Машина вдруг встала.
Девушка припала к зарешеченному окошку кабины и увидели впереди, совсем близко, четыре горящие постройки. Огонь ярко освещал поле и бегущих, стреляющих на ходу бойцов. По белому, очень чистому снегу прыгали лохматые тени.
Дверь в кузов санитарки со скрежетом распахнулась. В ней показалась круглая большая голова в шапке с одним ухом, освещенная сзади красно-оранжевым заревом.
— Приехали, Валюша! Слышишь? Конец всему — вышли!
В тот же час в девяти километрах отсюда выходила к черневшим вдали избам деревни Кузьмичи группа танков полковника Куценко.
Полковник вылез по грудь из башни танка, развернул карту, осветил ее фонариком и сориентировался на местности. Сказал в мегафон:
— Делай, как я!
Во всех танках прозвучала эта команда. В наземных войсках эту команду знали лишь танкисты. Только у них командир шел в голове, и по нему равняли свои действия подчиненные. Не всегда, конечно, и не всякий командир. Командирам бригад по уставу полагалось руководить боем из укрытия, по рации. Куценко последний раз отдавал команду «Делай, как я» на третий день войны — под Бродами, когда сам командующий фронтом генерал Кирпонос приказал ему с ходу пробить брешь через боевые порядки немцев. И вот отдал ее сейчас…
Танк Куценко за номером семьдесят два на предельной скорости устремился вперед, стреляя на ходу. Здесь не было возможностей для маневра: остальные последовали за ним тремя быстрыми змейками.
Деревня внезапно ожила, из-за домов и сараев вылезли немецкие танки, гулко захлопали пушечные выстрелы. Запрыгали огни.
Куценко казалось, что он уже проскочил опасную зону, когда на их пути выросла какая-то темная громада. Он успел крикнуть механику-водителю: «Танк!» Тот резко дернул рычаг, машина стала разворачиваться.
Немецкий танк выстрелил почти в упор. В башне на миг стало светло, протяжно завыла броня, и мелкие осколки окалины больно впились в лицо.
«Рикошет», — подумал Куценко, трогая мокрую от крови щеку, и скомандовал:
— Полный вперед!
Они мчались вдоль деревенской улицы, подмяли гусеницами телегу, оставленную кем-то прямо на дороге. Куценко видел в прицел бегущих немцев, еще один танк, уже подожженный и почти въехавший в дом, наш танк с сорванной гусеницей.
Нестерпимо болела голова, глаза заливала кровь.
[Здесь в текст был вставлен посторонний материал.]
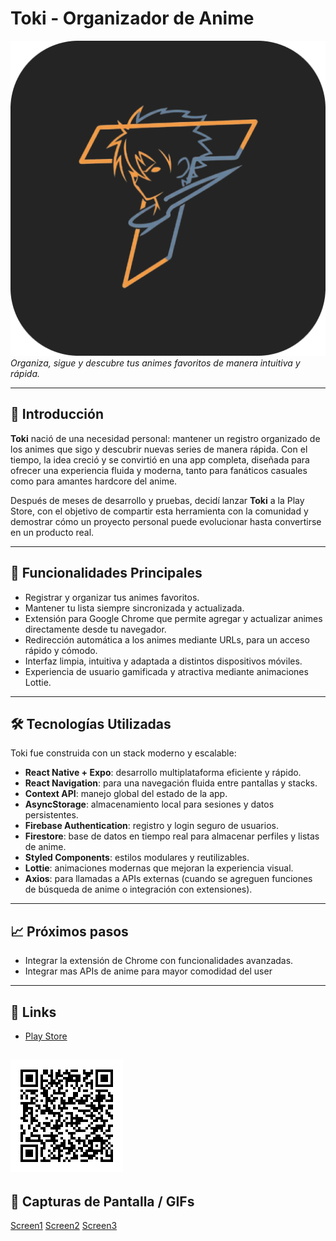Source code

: # Toki - Organizador de Anime

![Toki Logo](assets/Logo/icon1.png)  
*Organiza, sigue y descubre tus animes favoritos de manera intuitiva y rápida.*

---

## 🚀 Introducción

**Toki** nació de una necesidad personal: mantener un registro organizado de los animes que sigo y descubrir nuevas series de manera rápida. Con el tiempo, la idea creció y se convirtió en una app completa, diseñada para ofrecer una experiencia fluida y moderna, tanto para fanáticos casuales como para amantes hardcore del anime.  

Después de meses de desarrollo y pruebas, decidí lanzar **Toki** a la Play Store, con el objetivo de compartir esta herramienta con la comunidad y demostrar cómo un proyecto personal puede evolucionar hasta convertirse en un producto real.

---

## 🎯 Funcionalidades Principales

- Registrar y organizar tus animes favoritos.  
- Mantener tu lista siempre sincronizada y actualizada.  
- Extensión para Google Chrome que permite agregar y actualizar animes directamente desde tu navegador.  
- Redirección automática a los animes mediante URLs, para un acceso rápido y cómodo.  
- Interfaz limpia, intuitiva y adaptada a distintos dispositivos móviles.  
- Experiencia de usuario gamificada y atractiva mediante animaciones Lottie.  

---

## 🛠 Tecnologías Utilizadas

Toki fue construida con un stack moderno y escalable:

- **React Native + Expo**: desarrollo multiplataforma eficiente y rápido.  
- **React Navigation**: para una navegación fluida entre pantallas y stacks.  
- **Context API**: manejo global del estado de la app.  
- **AsyncStorage**: almacenamiento local para sesiones y datos persistentes.  
- **Firebase Authentication**: registro y login seguro de usuarios.  
- **Firestore**: base de datos en tiempo real para almacenar perfiles y listas de anime.  
- **Styled Components**: estilos modulares y reutilizables.  
- **Lottie**: animaciones modernas que mejoran la experiencia visual.  
- **Axios**: para llamadas a APIs externas (cuando se agreguen funciones de búsqueda de anime o integración con extensiones).  

---

## 📈 Próximos pasos

- Integrar la extensión de Chrome con funcionalidades avanzadas.  
- Integrar mas APIs de anime para mayor comodidad del user

---

## 🔗 Links

- [Play Store](https://play.google.com/store/apps/details?id=com.omarbonilla.TOKI_V3&hl=en)

![QR](assets/QR/TokiQR.png) 
---

## 🎨 Capturas de Pantalla / GIFs

[Screen1](assets/Screens//Frame%2034.png)
[Screen2](assets/Screens/Frame%2035.png)
[Screen3](assets/screens//Frame%2036.png)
И все же Куценко отчетливо понял: нескольким танкам удалось вырваться.
Позади в предрассветное небо поднимались черные столбы дыма. Танк за номером двадцать семь встал косо, почти поперек дороги. Башня не двигалась — ее заклинило. Вместо лобового пулемета чернела дыра. Верхний люк со скрипом открылся, и из башни вылез человек в очках с разбитыми стеклами. Он увидел рядом другой танк, вставший у большого бревенчатого строения, крикнул:
— Эй, кто там живой?
Из-за сарая вышел маленький танкист в ватнике. Узнал Козловского, приложил ладонь к шлему.
— Товарищ подполковник, докладывает механик-водитель старшина Ахметов. Командир танка лейтенант Голубев ранен.
— Где танк комбрига? Где семьдесят второй?
Старшина молча указал на черный столб дыма, тянувшийся от едва различимого в темноте остова машины, у последних домов деревни.
Козловский сорвал с головы шлем. Помолчав секунду, сказал срывающимся голосом:
— Ахметов, видите вон ту опушку леса? Направляйте туда всех наших. А через двадцать минут двигайте туда и свою машину. Понятно?
— Все понятно, товарищ подполковник.
Старшина опять вскинул руку к шлему.
Шубников сидел против генерала армии за столом так, как вошел, — в полушубке, шапке-ушанке, валенках, от которых шел пар, — и на пол стекали тонкие струйки грязной воды.
Он говорил, генерал армии слушал. Впрочем, слушал не очень внимательно, вспоминал: «А ведь мы с Шубниковым знакомы, и хорошо знакомы, вместе служили в тридцать пятом году. Шубников тогда командовал отдельным танковым батальоном окружного подчинения, я — кавалерийской дивизией. Встречались в Смоленске на окружных сборах. Помнится, был даже у Шубникова в гостях. Жена у него такая чернявая, учительница. Нет, врачиха. Точно, врачиха. Выходит, почти друзья».